Andrew Abbott's Blog

Sunday 28 January 2018

Life. A game of two halves.




Michael Portillo at the New Theatre Royal.


As we all know it’s not new and the audience certainly wasn’t, in fact we felt quite youthful as our fellow Portillo fans creaked up the stairs of Lincoln’s theatrical gem, the Theatre Royal. Appropriately for a predominantly football blog the talk was entitled a game of two halves but it wasn’t about football at all but the career of Michael Portillo, formerly a senior member of the Conservative Government who entertained those of us sufficiently interested in politics when his career spectacularly nosedived and fatally crashed on live TV and he was exposed to the full titillation of an audience of millions as he was ejected from politics in the night of the long knives. Think football can be a bit of a rough house? Politics is brutal.

Undaunted and still a relatively young man Portillo continued his career combining his historical background with a love of railways and reinvented himself as a TV presenter.
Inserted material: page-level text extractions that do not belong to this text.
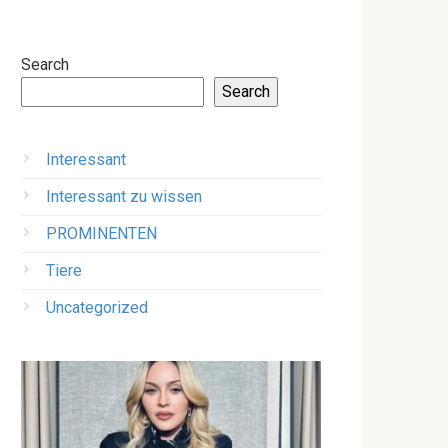
Search
Search
Interessant
Interessant zu wissen
PROMINENTEN
Tiere
Uncategorized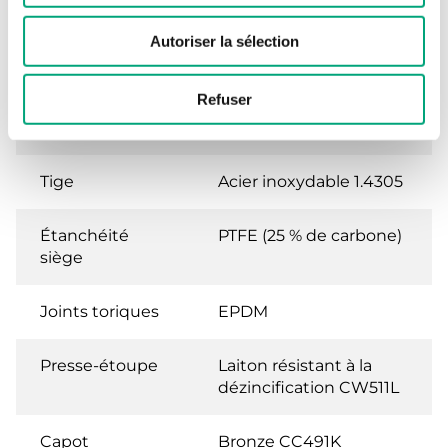
Corps
Bronze CC491K
Autoriser la sélection
Siège
Acier inoxydable 1.4301
Refuser
Clapet
Acier inoxydable 1.4305
Tige
Acier inoxydable 1.4305
Étanchéité
PTFE (25 % de carbone)
siège
Joints toriques
EPDM
Presse-étoupe
Laiton résistant à la
dézincification CW511L
Capot
Bronze CC491K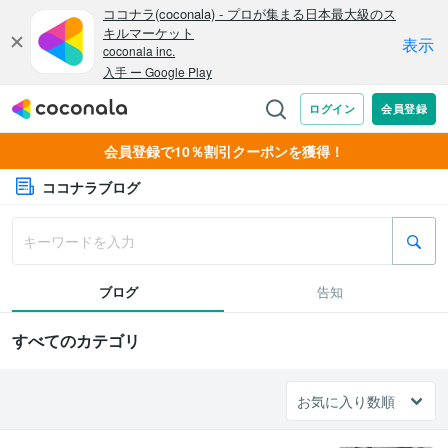
会員登録で10％割引クーポンを獲得！
ココナラブログ
ブログ
告知
すべてのカテゴリ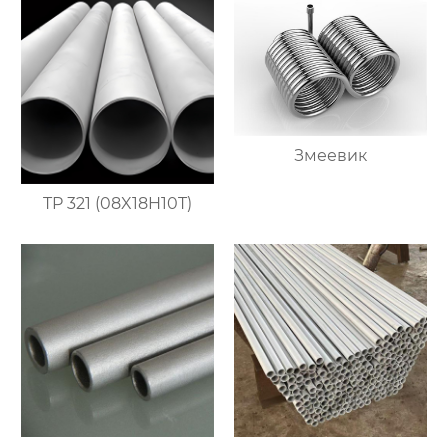
Змеевик
TP 321 (08X18H10T)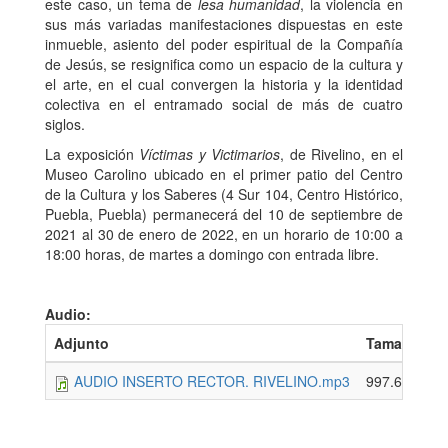
este caso, un tema de
lesa humanidad
, la violencia en
sus más variadas manifestaciones dispuestas en este
inmueble, asiento del poder espiritual de la Compañía
de Jesús, se resignifica como un espacio de la cultura y
el arte, en el cual convergen la historia y la identidad
colectiva en el entramado social de más de cuatro
siglos.
La exposición
Víctimas y Victimarios
, de Rivelino, en el
Museo Carolino ubicado en el primer patio del Centro
de la Cultura y los Saberes (4 Sur 104, Centro Histórico,
Puebla, Puebla) permanecerá del 10 de septiembre de
2021 al 30 de enero de 2022, en un horario de 10:00 a
18:00 horas, de martes a domingo con entrada libre.
Audio:
Adjunto
Tamaño
AUDIO INSERTO RECTOR. RIVELINO.mp3
997.63 KB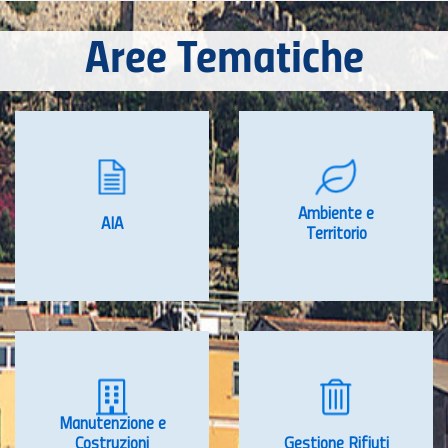
Aree Tematiche
Ambiente e
AIA
Territorio
Manutenzione e
Costruzioni
Gestione Rifiuti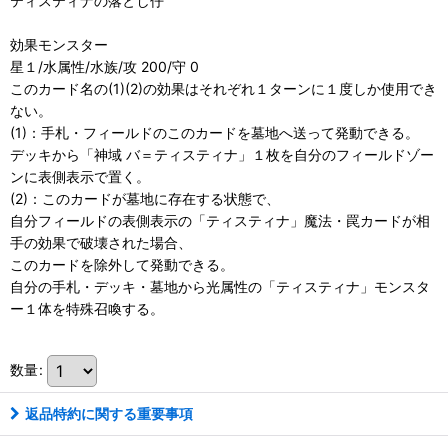
ティスティナの落とし仔
効果モンスター
星１/水属性/水族/攻 200/守 0
このカード名の(1)(2)の効果はそれぞれ１ターンに１度しか使用でき
ない。
(1)：手札・フィールドのこのカードを墓地へ送って発動できる。
デッキから「神域 バ＝ティスティナ」１枚を自分のフィールドゾー
ンに表側表示で置く。
(2)：このカードが墓地に存在する状態で、
自分フィールドの表側表示の「ティスティナ」魔法・罠カードが相
手の効果で破壊された場合、
このカードを除外して発動できる。
自分の手札・デッキ・墓地から光属性の「ティスティナ」モンスタ
ー１体を特殊召喚する。
数量
:
返品特約に関する重要事項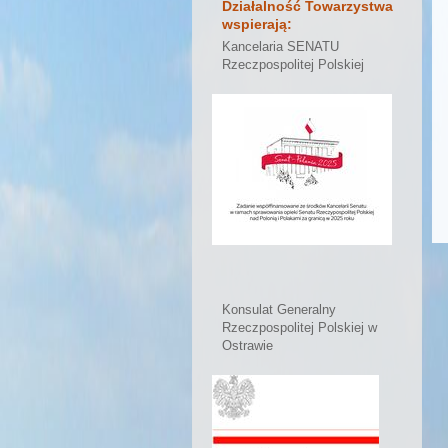
Działalność Towarzystwa
wspierają:
Kancelaria SENATU
Rzeczpospolitej Polskiej
Konsulat Generalny
Rzeczpospolitej Polskiej w
Ostrawie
His Great Railway Journeys amongst other railway orientated interests and political punditry on late night BBC 1 prompted a nationwide speaking tour of which Lincoln was the latest stop.

Portillo surprised me with his easy manner and evident stand up skills as he kept his audience enraptured with insider tales displaying timing that a lot of comics would be proud of and a genuine rapport with the packed audience at the old theatre. A sprinkling of surprisingly well told jokes and quite rude patter gave the assembled oldies the feel of a late night review rather than a political chat.

The mood altered as Portillo described his metamorphosis into a railway anorak and he displayed a considerable knowledge of both the political situation and state of the railways as he effortlessly moved on to the question and answer session. No questioner, and there were some good ones from the audience, was denied an answer as he moved from the rails to brexit and beyond.

The assembled throng disappeared into the night for a welcome cool off in the evening air, the theatre session being both warm work and really quite intense but it’s unlikely the Lincolnshire audience for Great British Railway Journeys, Great Continental Railway Journeys and Great American Railroad Journeys will diminish after this show, he certainly left his audience wanting more.

Whether they’ll be able to stay up for This Week, BBC 1 11.45 Thursdays is a different matter. There’s always catch up or the iplayer.